# EXERCISE
Take the data below. Output it exactly from its first line through the line containing "RadioLocman".

-- Opening Marker --

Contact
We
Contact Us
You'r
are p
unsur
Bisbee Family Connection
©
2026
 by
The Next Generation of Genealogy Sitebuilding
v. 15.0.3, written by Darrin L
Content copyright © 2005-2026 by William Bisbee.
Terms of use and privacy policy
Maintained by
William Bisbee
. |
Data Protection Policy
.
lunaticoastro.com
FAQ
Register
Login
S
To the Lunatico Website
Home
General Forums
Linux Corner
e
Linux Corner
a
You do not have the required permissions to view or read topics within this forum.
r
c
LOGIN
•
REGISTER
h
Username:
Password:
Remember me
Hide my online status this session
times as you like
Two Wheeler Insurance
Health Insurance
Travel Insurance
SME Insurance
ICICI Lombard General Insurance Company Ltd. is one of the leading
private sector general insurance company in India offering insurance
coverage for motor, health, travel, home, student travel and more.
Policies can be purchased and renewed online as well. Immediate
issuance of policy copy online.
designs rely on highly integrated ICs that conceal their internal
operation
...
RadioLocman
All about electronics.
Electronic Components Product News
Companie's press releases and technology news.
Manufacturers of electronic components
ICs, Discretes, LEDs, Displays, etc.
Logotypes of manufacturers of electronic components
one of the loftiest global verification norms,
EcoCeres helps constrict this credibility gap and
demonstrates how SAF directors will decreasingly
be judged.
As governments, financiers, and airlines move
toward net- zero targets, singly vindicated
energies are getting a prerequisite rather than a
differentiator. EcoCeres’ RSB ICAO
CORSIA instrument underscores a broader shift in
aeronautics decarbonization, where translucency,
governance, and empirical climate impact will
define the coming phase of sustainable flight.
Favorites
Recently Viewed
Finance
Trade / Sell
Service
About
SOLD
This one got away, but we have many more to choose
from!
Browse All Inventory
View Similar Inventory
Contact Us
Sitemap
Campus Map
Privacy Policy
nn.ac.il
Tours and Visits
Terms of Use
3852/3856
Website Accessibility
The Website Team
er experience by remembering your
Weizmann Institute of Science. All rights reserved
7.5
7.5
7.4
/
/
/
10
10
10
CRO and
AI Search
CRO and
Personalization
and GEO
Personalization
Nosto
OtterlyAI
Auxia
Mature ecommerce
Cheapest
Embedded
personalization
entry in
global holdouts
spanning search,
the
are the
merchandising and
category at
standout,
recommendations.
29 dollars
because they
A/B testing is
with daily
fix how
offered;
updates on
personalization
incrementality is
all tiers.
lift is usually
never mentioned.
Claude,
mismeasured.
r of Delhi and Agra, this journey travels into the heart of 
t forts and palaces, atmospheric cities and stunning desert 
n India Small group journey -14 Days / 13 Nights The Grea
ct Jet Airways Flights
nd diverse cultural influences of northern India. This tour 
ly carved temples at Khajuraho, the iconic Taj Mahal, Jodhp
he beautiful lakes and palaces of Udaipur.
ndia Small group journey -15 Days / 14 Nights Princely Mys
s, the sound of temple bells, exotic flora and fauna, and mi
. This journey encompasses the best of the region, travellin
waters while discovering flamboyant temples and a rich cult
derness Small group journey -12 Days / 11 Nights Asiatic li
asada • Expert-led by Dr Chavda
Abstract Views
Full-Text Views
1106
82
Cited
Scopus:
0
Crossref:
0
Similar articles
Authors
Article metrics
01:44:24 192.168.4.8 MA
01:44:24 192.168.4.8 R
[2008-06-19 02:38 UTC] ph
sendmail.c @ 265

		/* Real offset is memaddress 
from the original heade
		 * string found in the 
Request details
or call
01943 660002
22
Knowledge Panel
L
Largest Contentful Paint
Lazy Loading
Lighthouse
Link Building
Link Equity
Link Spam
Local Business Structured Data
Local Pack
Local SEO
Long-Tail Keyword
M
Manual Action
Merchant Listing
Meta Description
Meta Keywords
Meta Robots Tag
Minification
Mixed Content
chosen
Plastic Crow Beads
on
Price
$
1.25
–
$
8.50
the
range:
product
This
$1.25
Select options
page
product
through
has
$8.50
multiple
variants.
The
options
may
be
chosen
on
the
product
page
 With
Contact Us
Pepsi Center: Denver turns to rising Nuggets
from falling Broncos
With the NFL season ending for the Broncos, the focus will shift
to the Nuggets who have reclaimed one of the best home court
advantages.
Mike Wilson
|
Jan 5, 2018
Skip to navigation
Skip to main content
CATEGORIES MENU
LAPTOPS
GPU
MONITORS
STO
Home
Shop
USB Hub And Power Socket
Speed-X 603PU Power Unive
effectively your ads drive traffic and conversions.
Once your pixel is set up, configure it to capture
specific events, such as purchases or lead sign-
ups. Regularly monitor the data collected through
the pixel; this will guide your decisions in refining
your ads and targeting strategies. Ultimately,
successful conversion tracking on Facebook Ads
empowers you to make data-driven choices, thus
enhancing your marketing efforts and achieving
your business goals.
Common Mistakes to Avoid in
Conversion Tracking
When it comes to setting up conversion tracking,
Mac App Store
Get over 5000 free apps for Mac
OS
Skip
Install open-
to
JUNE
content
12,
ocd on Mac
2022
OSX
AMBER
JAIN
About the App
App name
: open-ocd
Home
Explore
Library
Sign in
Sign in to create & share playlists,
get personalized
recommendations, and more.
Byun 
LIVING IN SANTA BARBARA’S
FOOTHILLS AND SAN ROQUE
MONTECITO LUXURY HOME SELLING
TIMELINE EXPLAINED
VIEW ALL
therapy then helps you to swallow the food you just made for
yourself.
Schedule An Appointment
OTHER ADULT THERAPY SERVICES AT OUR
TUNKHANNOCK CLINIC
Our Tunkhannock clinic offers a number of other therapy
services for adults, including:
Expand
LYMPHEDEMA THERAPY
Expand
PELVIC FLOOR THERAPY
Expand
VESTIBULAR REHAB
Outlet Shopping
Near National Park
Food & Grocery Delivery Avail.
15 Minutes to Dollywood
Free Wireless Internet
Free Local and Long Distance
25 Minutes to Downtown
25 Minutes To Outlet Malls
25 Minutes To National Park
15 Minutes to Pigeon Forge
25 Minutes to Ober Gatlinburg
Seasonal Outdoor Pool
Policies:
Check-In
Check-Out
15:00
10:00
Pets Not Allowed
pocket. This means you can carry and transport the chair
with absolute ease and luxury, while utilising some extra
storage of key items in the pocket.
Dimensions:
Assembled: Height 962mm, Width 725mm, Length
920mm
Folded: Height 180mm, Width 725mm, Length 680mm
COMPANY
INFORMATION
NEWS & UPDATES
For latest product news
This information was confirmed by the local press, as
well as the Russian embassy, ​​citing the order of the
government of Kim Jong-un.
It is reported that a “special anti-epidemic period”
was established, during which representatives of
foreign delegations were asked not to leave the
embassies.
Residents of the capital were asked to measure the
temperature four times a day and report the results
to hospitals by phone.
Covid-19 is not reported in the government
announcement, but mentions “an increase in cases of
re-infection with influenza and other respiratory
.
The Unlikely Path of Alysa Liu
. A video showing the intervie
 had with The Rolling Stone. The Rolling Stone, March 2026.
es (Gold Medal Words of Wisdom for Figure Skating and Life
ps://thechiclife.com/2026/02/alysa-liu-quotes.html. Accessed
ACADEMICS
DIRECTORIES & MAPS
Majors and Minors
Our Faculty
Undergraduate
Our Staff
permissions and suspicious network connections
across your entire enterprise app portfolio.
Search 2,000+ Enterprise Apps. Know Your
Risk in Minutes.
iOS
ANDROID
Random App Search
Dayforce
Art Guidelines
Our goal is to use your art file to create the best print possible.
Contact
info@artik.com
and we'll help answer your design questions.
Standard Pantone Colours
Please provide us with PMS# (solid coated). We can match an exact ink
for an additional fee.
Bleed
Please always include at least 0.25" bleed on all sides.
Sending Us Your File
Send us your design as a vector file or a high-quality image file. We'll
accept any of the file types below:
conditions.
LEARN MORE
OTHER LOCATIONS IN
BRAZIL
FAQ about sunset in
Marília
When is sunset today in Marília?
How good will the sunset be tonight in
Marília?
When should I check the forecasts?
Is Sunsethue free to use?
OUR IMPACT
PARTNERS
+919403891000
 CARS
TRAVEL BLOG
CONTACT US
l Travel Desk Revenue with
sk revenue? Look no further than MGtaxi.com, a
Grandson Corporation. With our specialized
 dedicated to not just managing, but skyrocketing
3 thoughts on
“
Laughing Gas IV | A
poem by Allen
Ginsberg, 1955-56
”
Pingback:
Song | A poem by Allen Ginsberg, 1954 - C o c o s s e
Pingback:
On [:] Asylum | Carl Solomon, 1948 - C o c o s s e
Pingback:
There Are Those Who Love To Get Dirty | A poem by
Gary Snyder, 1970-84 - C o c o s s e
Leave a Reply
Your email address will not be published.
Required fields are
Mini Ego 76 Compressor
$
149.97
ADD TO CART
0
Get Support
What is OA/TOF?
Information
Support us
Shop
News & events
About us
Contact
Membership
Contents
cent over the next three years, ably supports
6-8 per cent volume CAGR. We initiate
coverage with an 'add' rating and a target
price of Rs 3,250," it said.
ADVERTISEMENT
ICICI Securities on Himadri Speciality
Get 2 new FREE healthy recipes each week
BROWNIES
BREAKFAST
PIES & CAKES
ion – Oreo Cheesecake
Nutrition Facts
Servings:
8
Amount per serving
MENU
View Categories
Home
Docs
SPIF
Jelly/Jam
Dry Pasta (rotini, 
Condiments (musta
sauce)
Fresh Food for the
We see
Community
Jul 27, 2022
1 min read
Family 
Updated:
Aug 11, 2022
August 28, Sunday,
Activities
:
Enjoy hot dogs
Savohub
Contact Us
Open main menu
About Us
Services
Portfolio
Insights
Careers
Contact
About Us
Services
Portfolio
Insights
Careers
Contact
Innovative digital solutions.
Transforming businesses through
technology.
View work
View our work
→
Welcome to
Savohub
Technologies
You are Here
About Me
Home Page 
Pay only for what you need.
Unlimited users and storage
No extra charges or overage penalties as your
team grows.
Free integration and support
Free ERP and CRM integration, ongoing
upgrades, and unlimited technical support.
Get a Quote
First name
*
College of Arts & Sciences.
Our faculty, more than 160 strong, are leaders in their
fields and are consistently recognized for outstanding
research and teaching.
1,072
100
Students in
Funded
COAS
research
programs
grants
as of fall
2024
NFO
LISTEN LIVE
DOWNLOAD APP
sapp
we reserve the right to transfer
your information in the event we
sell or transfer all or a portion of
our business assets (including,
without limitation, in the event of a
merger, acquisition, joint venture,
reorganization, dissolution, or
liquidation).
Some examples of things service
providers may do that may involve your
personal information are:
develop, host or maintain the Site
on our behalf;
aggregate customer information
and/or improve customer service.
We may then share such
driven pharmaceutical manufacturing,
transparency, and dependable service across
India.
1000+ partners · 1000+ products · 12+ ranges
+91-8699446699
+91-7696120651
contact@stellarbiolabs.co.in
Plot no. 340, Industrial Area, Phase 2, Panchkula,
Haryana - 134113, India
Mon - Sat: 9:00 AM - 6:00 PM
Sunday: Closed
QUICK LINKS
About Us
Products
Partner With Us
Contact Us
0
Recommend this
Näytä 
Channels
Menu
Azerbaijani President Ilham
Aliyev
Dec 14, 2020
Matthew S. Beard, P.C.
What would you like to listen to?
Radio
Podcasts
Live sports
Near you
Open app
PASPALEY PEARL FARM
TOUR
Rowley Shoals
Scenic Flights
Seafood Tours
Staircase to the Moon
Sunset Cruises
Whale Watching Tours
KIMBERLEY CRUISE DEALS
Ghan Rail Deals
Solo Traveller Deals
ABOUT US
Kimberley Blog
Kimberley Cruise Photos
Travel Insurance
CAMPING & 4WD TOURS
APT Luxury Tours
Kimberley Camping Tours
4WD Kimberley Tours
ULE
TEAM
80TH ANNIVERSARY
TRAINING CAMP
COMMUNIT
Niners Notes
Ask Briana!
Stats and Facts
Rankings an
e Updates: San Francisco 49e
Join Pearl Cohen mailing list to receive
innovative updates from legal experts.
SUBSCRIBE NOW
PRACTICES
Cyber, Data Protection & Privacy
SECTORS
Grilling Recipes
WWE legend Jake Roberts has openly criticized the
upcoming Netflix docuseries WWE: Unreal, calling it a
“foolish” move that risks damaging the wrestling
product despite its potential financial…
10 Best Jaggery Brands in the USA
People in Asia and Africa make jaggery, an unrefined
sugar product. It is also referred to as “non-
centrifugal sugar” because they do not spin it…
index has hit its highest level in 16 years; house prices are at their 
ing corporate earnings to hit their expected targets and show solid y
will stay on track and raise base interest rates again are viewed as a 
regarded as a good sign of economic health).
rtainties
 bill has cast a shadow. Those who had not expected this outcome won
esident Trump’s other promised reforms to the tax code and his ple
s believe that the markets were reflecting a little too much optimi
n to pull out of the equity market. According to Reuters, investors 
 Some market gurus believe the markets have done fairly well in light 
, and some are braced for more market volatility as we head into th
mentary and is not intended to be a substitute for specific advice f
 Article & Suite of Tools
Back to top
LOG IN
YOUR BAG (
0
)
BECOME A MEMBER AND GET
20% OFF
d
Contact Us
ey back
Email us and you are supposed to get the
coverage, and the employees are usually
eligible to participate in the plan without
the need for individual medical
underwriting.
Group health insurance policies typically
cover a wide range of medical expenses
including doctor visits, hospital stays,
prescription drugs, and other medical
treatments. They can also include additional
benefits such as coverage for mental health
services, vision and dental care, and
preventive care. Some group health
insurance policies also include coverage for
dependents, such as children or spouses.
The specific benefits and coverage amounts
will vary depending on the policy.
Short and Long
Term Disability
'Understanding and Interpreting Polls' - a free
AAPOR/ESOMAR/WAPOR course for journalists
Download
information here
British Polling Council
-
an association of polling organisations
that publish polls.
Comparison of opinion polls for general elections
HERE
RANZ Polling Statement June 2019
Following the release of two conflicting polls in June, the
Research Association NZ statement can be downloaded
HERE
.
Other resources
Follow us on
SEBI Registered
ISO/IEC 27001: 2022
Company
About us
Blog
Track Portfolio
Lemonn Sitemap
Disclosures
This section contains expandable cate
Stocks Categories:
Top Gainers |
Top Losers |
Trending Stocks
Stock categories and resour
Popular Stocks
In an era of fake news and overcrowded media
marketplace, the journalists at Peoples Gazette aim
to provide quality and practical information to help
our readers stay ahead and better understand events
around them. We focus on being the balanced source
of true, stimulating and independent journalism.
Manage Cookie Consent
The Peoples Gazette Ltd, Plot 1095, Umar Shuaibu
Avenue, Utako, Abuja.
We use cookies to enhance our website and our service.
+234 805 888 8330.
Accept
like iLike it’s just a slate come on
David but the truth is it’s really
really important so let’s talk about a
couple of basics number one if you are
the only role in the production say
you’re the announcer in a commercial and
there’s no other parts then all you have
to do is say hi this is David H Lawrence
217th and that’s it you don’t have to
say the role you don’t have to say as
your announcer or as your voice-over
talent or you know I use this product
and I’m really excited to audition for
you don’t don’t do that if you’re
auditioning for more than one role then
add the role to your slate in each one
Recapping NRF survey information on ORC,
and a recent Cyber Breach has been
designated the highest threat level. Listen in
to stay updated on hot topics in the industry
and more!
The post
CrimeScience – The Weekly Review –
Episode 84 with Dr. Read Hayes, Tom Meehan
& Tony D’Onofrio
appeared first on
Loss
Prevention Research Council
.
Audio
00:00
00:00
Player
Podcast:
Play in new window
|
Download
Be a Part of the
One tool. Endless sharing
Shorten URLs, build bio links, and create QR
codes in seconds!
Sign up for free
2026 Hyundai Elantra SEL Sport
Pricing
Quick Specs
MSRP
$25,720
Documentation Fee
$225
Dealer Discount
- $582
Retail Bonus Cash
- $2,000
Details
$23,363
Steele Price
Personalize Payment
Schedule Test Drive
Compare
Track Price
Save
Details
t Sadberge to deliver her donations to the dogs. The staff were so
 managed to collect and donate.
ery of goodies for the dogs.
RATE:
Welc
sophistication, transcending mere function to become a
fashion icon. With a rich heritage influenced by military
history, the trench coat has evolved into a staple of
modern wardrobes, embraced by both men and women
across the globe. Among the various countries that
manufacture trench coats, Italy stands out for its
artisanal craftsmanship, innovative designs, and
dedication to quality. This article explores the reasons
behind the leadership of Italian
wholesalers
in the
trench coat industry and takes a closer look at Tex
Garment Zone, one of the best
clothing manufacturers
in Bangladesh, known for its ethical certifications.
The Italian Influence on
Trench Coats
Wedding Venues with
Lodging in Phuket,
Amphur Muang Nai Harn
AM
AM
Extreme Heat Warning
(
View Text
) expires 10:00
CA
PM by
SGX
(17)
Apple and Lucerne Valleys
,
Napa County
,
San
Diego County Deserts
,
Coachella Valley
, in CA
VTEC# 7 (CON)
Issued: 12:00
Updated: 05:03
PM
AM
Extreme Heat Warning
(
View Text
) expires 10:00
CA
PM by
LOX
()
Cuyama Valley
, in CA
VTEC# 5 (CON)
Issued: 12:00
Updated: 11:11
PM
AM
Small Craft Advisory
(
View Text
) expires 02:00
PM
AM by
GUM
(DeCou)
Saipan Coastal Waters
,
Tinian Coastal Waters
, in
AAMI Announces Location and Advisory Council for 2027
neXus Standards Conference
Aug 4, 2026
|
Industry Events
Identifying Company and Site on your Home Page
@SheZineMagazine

-- Closing Marker --

# RESPONSE FOR THIS EXERCISE
Contact
We
Contact Us
You'r
are p
unsur
Bisbee Family Connection
©
2026
 by
The Next Generation of Genealogy Sitebuilding
v. 15.0.3, written by Darrin L
Content copyright © 2005-2026 by William Bisbee.
Terms of use and privacy policy
Maintained by
William Bisbee
. |
Data Protection Policy
.
lunaticoastro.com
FAQ
Register
Login
S
To the Lunatico Website
Home
General Forums
Linux Corner
e
Linux Corner
a
You do not have the required permissions to view or read topics within this forum.
r
c
LOGIN
•
REGISTER
h
Username:
Password:
Remember me
Hide my online status this session
times as you like
Two Wheeler Insurance
Health Insurance
Travel Insurance
SME Insurance
ICICI Lombard General Insurance Company Ltd. is one of the leading
private sector general insurance company in India offering insurance
coverage for motor, health, travel, home, student travel and more.
Policies can be purchased and renewed online as well. Immediate
issuance of policy copy online.
designs rely on highly integrated ICs that conceal their internal
operation
...
RadioLocman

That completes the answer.